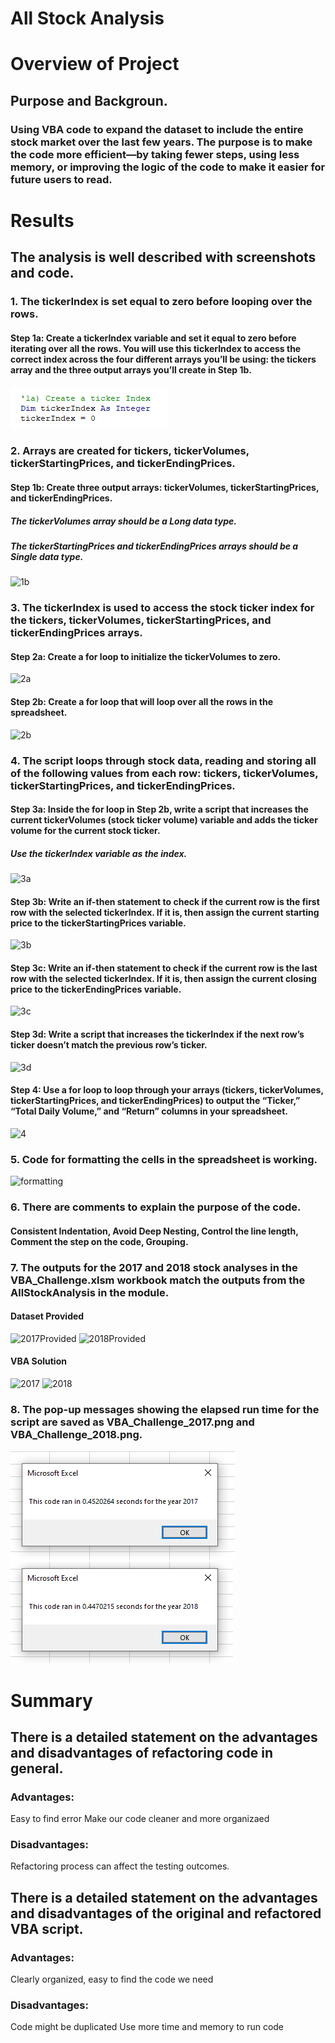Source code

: # All Stock Analysis

# Overview of Project
## Purpose and Backgroun.
  ### Using VBA code to expand the dataset to include the entire stock market over the last few years. The purpose is to make the code more efficient—by taking fewer steps, using less memory, or improving the logic of the code to make it easier for future users to read.

# Results
## The analysis is well described with screenshots and code.

### 1. The tickerIndex is set equal to zero before looping over the rows.
#### Step 1a: Create a tickerIndex variable and set it equal to zero before iterating over all the rows. You will use this tickerIndex to access the correct index across the four different arrays you’ll be using: the tickers array and the three output arrays you’ll create in Step 1b.
![This is an image](https://github.com/Izzyycl/stocks-analysis/blob/main/Stock%20Analysis/a1.png?raw=true)

### 2. Arrays are created for tickers, tickerVolumes, tickerStartingPrices, and tickerEndingPrices.
#### Step 1b: Create three output arrays: tickerVolumes, tickerStartingPrices, and tickerEndingPrices.
##### The tickerVolumes array should be a Long data type.
##### The tickerStartingPrices and tickerEndingPrices arrays should be a Single data type.
![1b]([/Resources/1b.png](https://github.com/Izzyycl/stocks-analysis/blob/main/Stock%20Analysis/1b.png?raw=true))

### 3. The tickerIndex is used to access the stock ticker index for the tickers, tickerVolumes, tickerStartingPrices, and tickerEndingPrices arrays.
#### Step 2a: Create a for loop to initialize the tickerVolumes to zero.
![2a](/Resources/2a.png)
#### Step 2b: Create a for loop that will loop over all the rows in the spreadsheet.
![2b](/Resources/2b.png)

### 4. The script loops through stock data, reading and storing all of the following values from each row: tickers, tickerVolumes, tickerStartingPrices, and tickerEndingPrices.
#### Step 3a: Inside the for loop in Step 2b, write a script that increases the current tickerVolumes (stock ticker volume) variable and adds the ticker volume for the current stock ticker.
##### Use the tickerIndex variable as the index.
![3a](/Resources/3a.png)
#### Step 3b: Write an if-then statement to check if the current row is the first row with the selected tickerIndex. If it is, then assign the current starting price to the tickerStartingPrices variable.
![3b](/Resources/3b.png)
#### Step 3c: Write an if-then statement to check if the current row is the last row with the selected tickerIndex. If it is, then assign the current closing price to the tickerEndingPrices variable.
![3c](/Resources/3c.png)
#### Step 3d: Write a script that increases the tickerIndex if the next row’s ticker doesn’t match the previous row’s ticker.
![3d](/Resources/3d.png)
#### Step 4: Use a for loop to loop through your arrays (tickers, tickerVolumes, tickerStartingPrices, and tickerEndingPrices) to output the “Ticker,” “Total Daily Volume,” and “Return” columns in your spreadsheet.
![4](/Resources/4.png)

### 5. Code for formatting the cells in the spreadsheet is working.
![formatting](/Resources/formatting.png)

### 6. There are comments to explain the purpose of the code.
#### Consistent Indentation, Avoid Deep Nesting, Control the line length, Comment the step on the code, Grouping.
### 7. The outputs for the 2017 and 2018 stock analyses in the VBA_Challenge.xlsm workbook match the outputs from the AllStockAnalysis in the module.

#### Dataset Provided
![2017Provided](/Resources/2017Provided.png)
![2018Provided](/Resources/2018Provided.png)

#### VBA Solution
![2017](/Resources/2017.png)
![2018](/Resources/2018.png)

### 8. The pop-up messages showing the elapsed run time for the script are saved as VBA_Challenge_2017.png and VBA_Challenge_2018.png.
![VBA_Challenge_2017](/Resources/VBA_Challenge_2017.png)
![VBA_Challenge_2018](/Resources/VBA_Challenge_2018.png)

# Summary
## There is a detailed statement on the advantages and disadvantages of refactoring code in general.
### Advantages: 
  Easy to find error
  Make our code cleaner and more organizaed
  
### Disadvantages:
  Refactoring process can affect the testing outcomes.
  
## There is a detailed statement on the advantages and disadvantages of the original and refactored VBA script.
### Advantages:
  Clearly organized, easy to find the code we need
  
### Disadvantages:
  Code might be duplicated
  Use more time and memory to run code

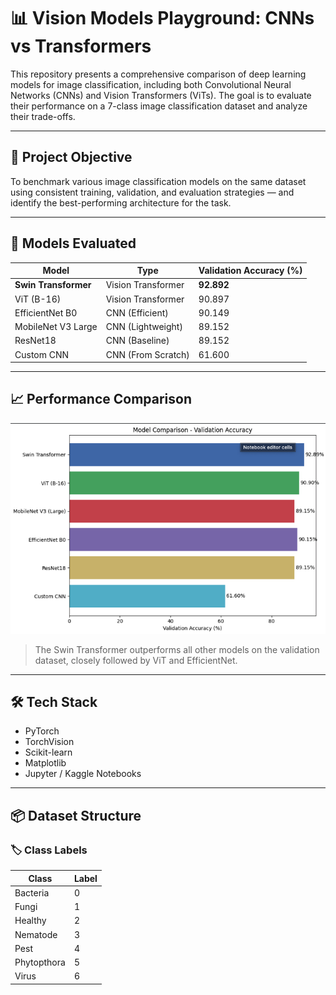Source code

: # 📊 Vision Models Playground: CNNs vs Transformers

This repository presents a comprehensive comparison of deep learning models for image classification, including both Convolutional Neural Networks (CNNs) and Vision Transformers (ViTs). The goal is to evaluate their performance on a 7-class image classification dataset and analyze their trade-offs.

---

## 🧠 Project Objective

To benchmark various image classification models on the same dataset using consistent training, validation, and evaluation strategies — and identify the best-performing architecture for the task.

---

## 🚀 Models Evaluated

| Model                | Type                | Validation Accuracy (%) |
|---------------------|---------------------|--------------------------|
| **Swin Transformer**     | Vision Transformer   | **92.892**               |
| ViT (B-16)           | Vision Transformer   | 90.897                   |
| EfficientNet B0      | CNN (Efficient)      | 90.149                   |
| MobileNet V3 Large   | CNN (Lightweight)    | 89.152                   |
| ResNet18             | CNN (Baseline)       | 89.152                   |
| Custom CNN           | CNN (From Scratch)   | 61.600                   |

---

## 📈 Performance Comparison

![Model Accuracy Comparison](./accuracies.png)

> The Swin Transformer outperforms all other models on the validation dataset, closely followed by ViT and EfficientNet.

---

## 🛠️ Tech Stack

- PyTorch
- TorchVision
- Scikit-learn
- Matplotlib
- Jupyter / Kaggle Notebooks

---

## 📦 Dataset Structure

### 🏷️ Class Labels

| Class         | Label |
|---------------|--------|
| Bacteria      | 0      |
| Fungi         | 1      |
| Healthy       | 2      |
| Nematode      | 3      |
| Pest          | 4      |
| Phytopthora   | 5      |
| Virus         | 6      |

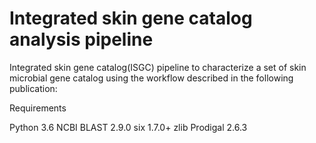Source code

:# Integrated skin gene catalog analysis pipeline
Integrated skin gene catalog(ISGC) pipeline to characterize a set of skin microbial gene catalog using the workflow described in the following publication:

Requirements

Python 3.6
NCBI BLAST 2.9.0
six 1.7.0+
zlib
Prodigal 2.6.3
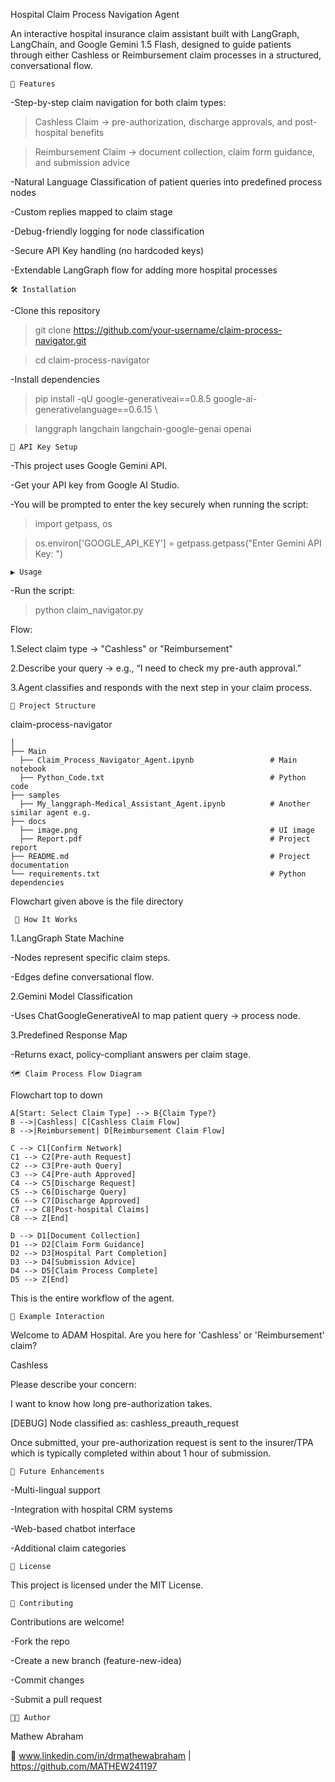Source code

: Hospital Claim Process Navigation Agent 

An interactive hospital insurance claim assistant built with LangGraph, LangChain, and Google Gemini 1.5 Flash, designed to guide patients through either Cashless or Reimbursement claim processes in a structured, conversational flow.

    📌 Features

-Step-by-step claim navigation for both claim types:

>Cashless Claim → pre-authorization, discharge approvals, and post-hospital benefits

>Reimbursement Claim → document collection, claim form guidance, and submission advice

-Natural Language Classification of patient queries into predefined process nodes

-Custom replies mapped to claim stage

-Debug-friendly logging for node classification

-Secure API Key handling (no hardcoded keys)

-Extendable LangGraph flow for adding more hospital processes

    🛠 Installation

-Clone this repository

>git clone https://github.com/your-username/claim-process-navigator.git

>cd claim-process-navigator

-Install dependencies

>pip install -qU google-generativeai==0.8.5 google-ai-generativelanguage==0.6.15 \

>langgraph langchain langchain-google-genai openai

    🔑 API Key Setup

-This project uses Google Gemini API.

-Get your API key from Google AI Studio.

-You will be prompted to enter the key securely when running the script:

>import getpass, os

>os.environ['GOOGLE_API_KEY'] = getpass.getpass("Enter Gemini API Key: ")

    ▶️ Usage

-Run the script:

>python claim_navigator.py

Flow:

1.Select claim type → "Cashless" or "Reimbursement"

2.Describe your query → e.g., “I need to check my pre-auth approval.”

3.Agent classifies and responds with the next step in your claim process.

    📂 Project Structure

claim-process-navigator

    │
    ├── Main
      ├── Claim_Process_Navigator_Agent.ipynb                 # Main notebook
      ├── Python_Code.txt                                     # Python code 
    ├── samples
      ├── My_langgraph-Medical_Assistant_Agent.ipynb          # Another similar agent e.g.
    ├── docs
      ├── image.png                                           # UI image
      ├── Report.pdf                                          # Project report 
    ├── README.md                                             # Project documentation
    └── requirements.txt                                      # Python dependencies 

Flowchart given above is the file directory

     🔄 How It Works

1.LangGraph State Machine

-Nodes represent specific claim steps.

-Edges define conversational flow.

2.Gemini Model Classification

-Uses ChatGoogleGenerativeAI to map patient query → process node.

3.Predefined Response Map

-Returns exact, policy-compliant answers per claim stage.

    🗺 Claim Process Flow Diagram

Flowchart top to down

    A[Start: Select Claim Type] --> B{Claim Type?}
    B -->|Cashless| C[Cashless Claim Flow]
    B -->|Reimbursement| D[Reimbursement Claim Flow]

    C --> C1[Confirm Network]
    C1 --> C2[Pre-auth Request]
    C2 --> C3[Pre-auth Query]
    C3 --> C4[Pre-auth Approved]
    C4 --> C5[Discharge Request]
    C5 --> C6[Discharge Query]
    C6 --> C7[Discharge Approved]
    C7 --> C8[Post-hospital Claims]
    C8 --> Z[End]

    D --> D1[Document Collection]
    D1 --> D2[Claim Form Guidance]
    D2 --> D3[Hospital Part Completion]
    D3 --> D4[Submission Advice]
    D4 --> D5[Claim Process Complete]
    D5 --> Z[End]

This is the entire workflow of the agent.

    📜 Example Interaction

Welcome to ADAM Hospital. Are you here for 'Cashless' or 'Reimbursement' claim?

Cashless

Please describe your concern:

I want to know how long pre-authorization takes.

[DEBUG] Node classified as: cashless_preauth_request

Once submitted, your pre-authorization request is sent to the insurer/TPA which is typically completed within about 1 hour of submission.

    📌 Future Enhancements

-Multi-lingual support

-Integration with hospital CRM systems

-Web-based chatbot interface

-Additional claim categories

    📄 License

This project is licensed under the MIT License.

    🤝 Contributing

Contributions are welcome!

-Fork the repo

-Create a new branch (feature-new-idea)

-Commit changes

-Submit a pull request

    👨‍💻 Author

Mathew Abraham

🔗 www.linkedin.com/in/drmathewabraham | https://github.com/MATHEW241197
--------------------------------
*PROBLEM DESCRIPTION*
Write out exactly those lines of the records above that lie from the one with "D3 --> D4[Submission Advice]" through the last line, including both.

*ANSWER AREA*
    D3 --> D4[Submission Advice]
    D4 --> D5[Claim Process Complete]
    D5 --> Z[End]

This is the entire workflow of the agent.

    📜 Example Interaction

Welcome to ADAM Hospital. Are you here for 'Cashless' or 'Reimbursement' claim?

Cashless

Please describe your concern:

I want to know how long pre-authorization takes.

[DEBUG] Node classified as: cashless_preauth_request

Once submitted, your pre-authorization request is sent to the insurer/TPA which is typically completed within about 1 hour of submission.

    📌 Future Enhancements

-Multi-lingual support

-Integration with hospital CRM systems

-Web-based chatbot interface

-Additional claim categories

    📄 License

This project is licensed under the MIT License.

    🤝 Contributing

Contributions are welcome!

-Fork the repo

-Create a new branch (feature-new-idea)

-Commit changes

-Submit a pull request

    👨‍💻 Author

Mathew Abraham

🔗 www.linkedin.com/in/drmathewabraham | https://github.com/MATHEW241197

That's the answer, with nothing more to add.